TEXTO PARA REVISAR:
Como dijo Benedetti, “Para matar al hombre de la paz (…) tuvieron que convertirse en pesadilla”. Porque el inicio de la Dictadura chilena y el caso de Allende, como el de las restantes Dictaduras de Latinoamérica, hecha luz respecto a los cuantiosos aportes de los Estados Unidos sobre los planes de sabotaje hacia los gobiernos democráticos americanos (a través de la CIA) y la barbarie cometida contra los derechos humanos de nuestros pueblos, su consecuencia.
Tal vez también el derrocamiento de Allende nos debería interrogar sobre la siniestra complicidad que, por temor u omisión, el pueblo suele tener con el poder coercitivo, todo lo cual nos comprometiera en abrir los ojos para que esto no sea así, más allá de los mensajes estridentes de nuestros políticos, los medios de (des)comunicación dadivados o la compra (y silencio) de voluntades.

CONJUNTO DE TAREAS:
**1.** Reproduce sin cambios el fragmento del texto sobre el derrocamiento de Allende que comienza con las palabras "Tal vez también" y termina con "silencio) de voluntades.".
**2.** Responde estas preguntas según el texto sobre el derrocamiento de Allende:
(a) ¿A qué autor se cita al comienzo?
(b) ¿A través de qué organismo se llevaron a cabo los planes de sabotaje de los Estados Unidos?
(c) ¿Por qué dos motivos, según el texto, suele el pueblo ser cómplice del poder coercitivo?

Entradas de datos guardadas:
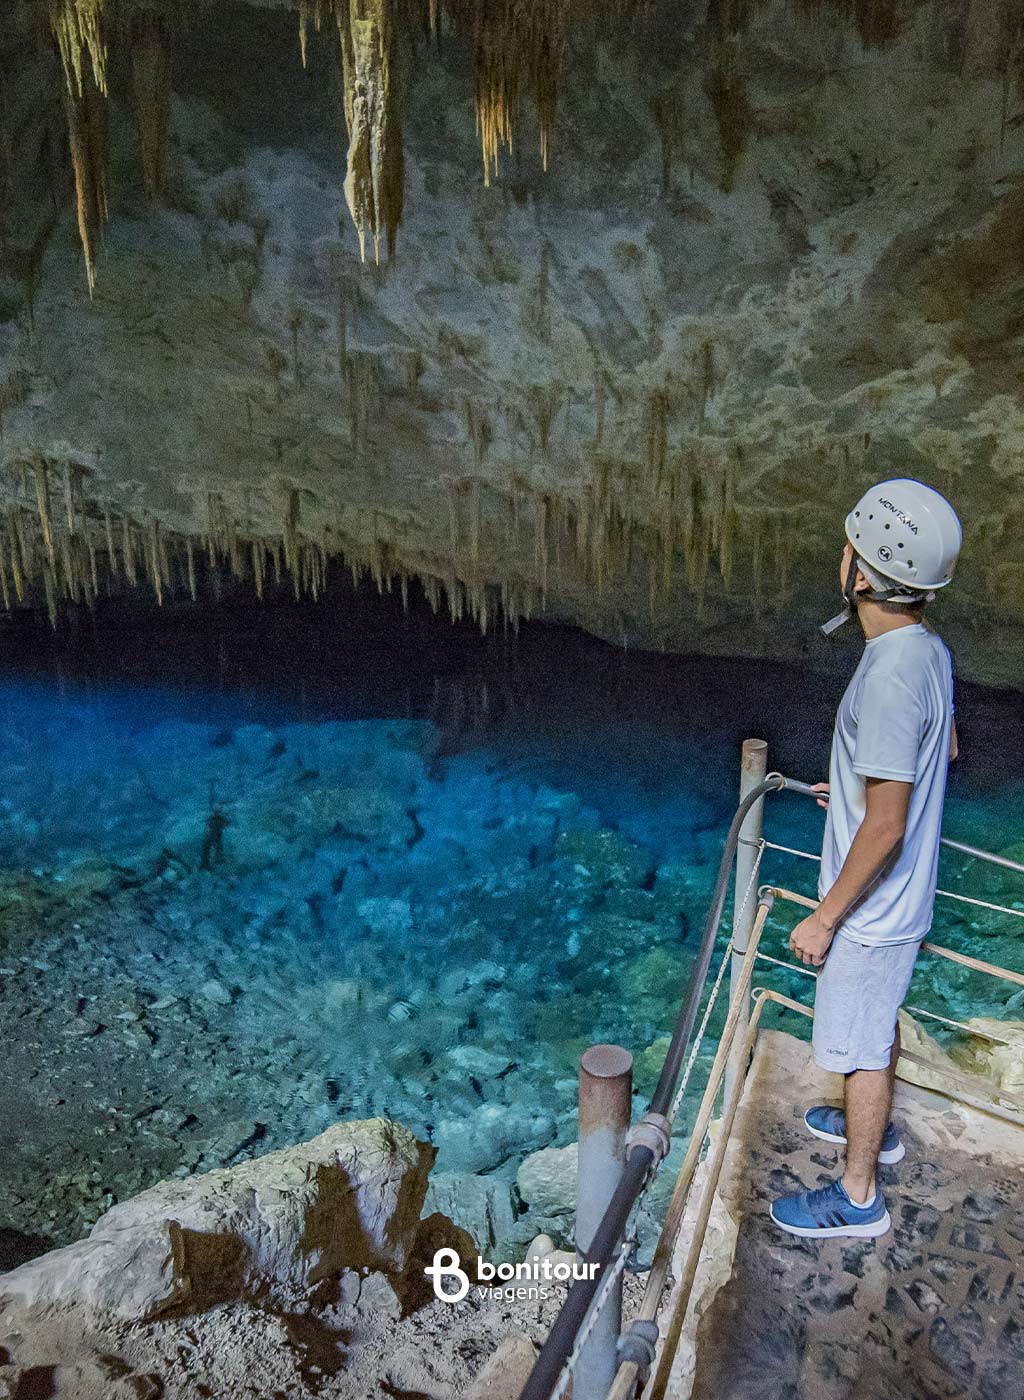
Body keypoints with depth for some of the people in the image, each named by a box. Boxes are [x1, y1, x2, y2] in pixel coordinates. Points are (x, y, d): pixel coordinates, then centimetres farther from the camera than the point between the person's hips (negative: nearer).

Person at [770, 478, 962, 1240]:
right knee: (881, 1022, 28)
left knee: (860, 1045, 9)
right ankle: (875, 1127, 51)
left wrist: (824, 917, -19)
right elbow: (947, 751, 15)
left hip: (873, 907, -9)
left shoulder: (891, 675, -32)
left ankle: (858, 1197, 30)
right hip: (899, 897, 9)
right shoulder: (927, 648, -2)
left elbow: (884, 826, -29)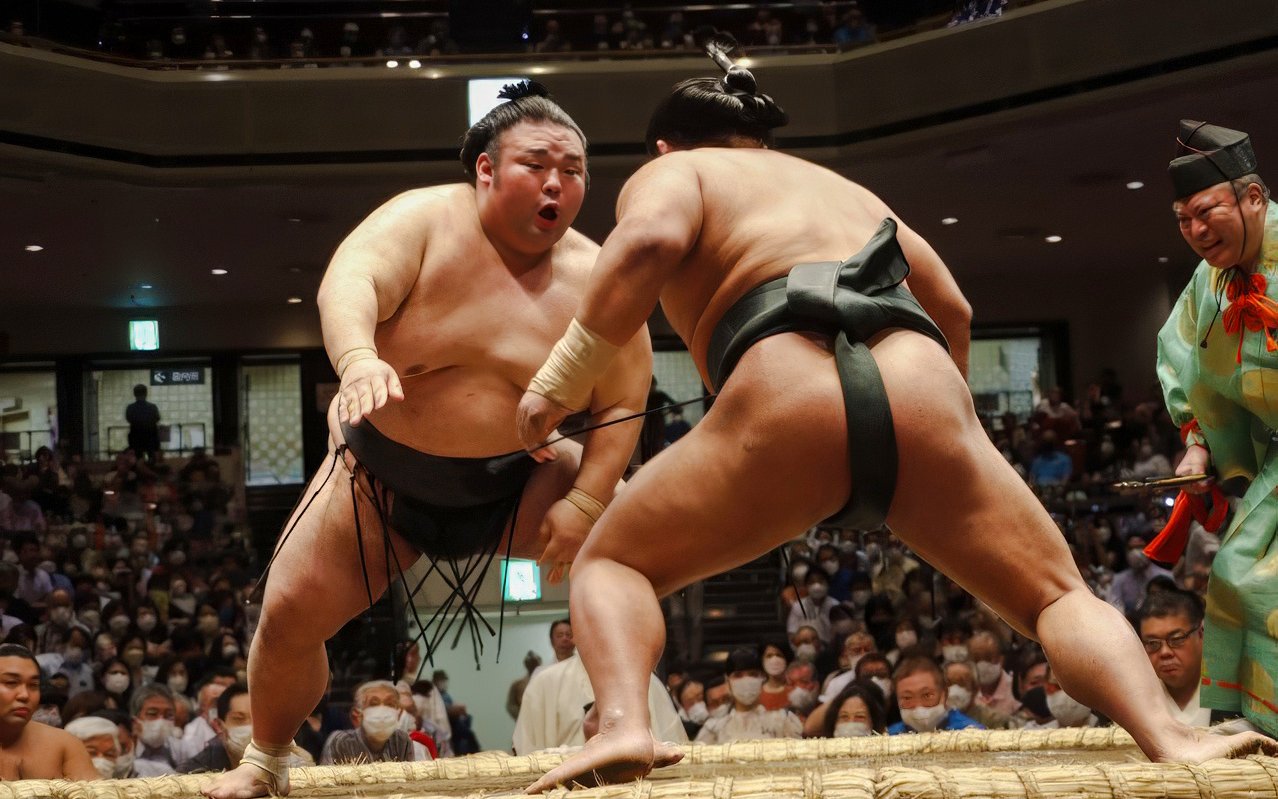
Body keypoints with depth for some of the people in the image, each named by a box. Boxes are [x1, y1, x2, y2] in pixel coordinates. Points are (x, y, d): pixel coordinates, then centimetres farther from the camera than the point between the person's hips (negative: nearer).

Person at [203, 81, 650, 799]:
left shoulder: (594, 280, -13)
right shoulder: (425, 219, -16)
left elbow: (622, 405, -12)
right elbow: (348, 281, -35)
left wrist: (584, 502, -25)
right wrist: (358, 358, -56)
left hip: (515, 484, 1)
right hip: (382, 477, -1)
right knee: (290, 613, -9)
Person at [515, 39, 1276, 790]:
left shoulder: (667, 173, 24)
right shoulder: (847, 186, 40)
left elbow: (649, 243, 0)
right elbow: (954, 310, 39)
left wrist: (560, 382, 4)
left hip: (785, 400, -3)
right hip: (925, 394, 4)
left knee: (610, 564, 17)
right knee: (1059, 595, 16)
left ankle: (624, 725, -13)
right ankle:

RESULTADOS POR TAREA:
**1.**
Tal vez también el derrocamiento de Allende nos debería interrogar sobre la siniestra complicidad que, por temor u omisión, el pueblo suele tener con el poder coercitivo, todo lo cual nos comprometiera en abrir los ojos para que esto no sea así, más allá de los mensajes estridentes de nuestros políticos, los medios de (des)comunicación dadivados o la compra (y silencio) de voluntades.

**2.**
(a) A Benedetti.
(b) A través de la CIA.
(c) Por temor u omisión.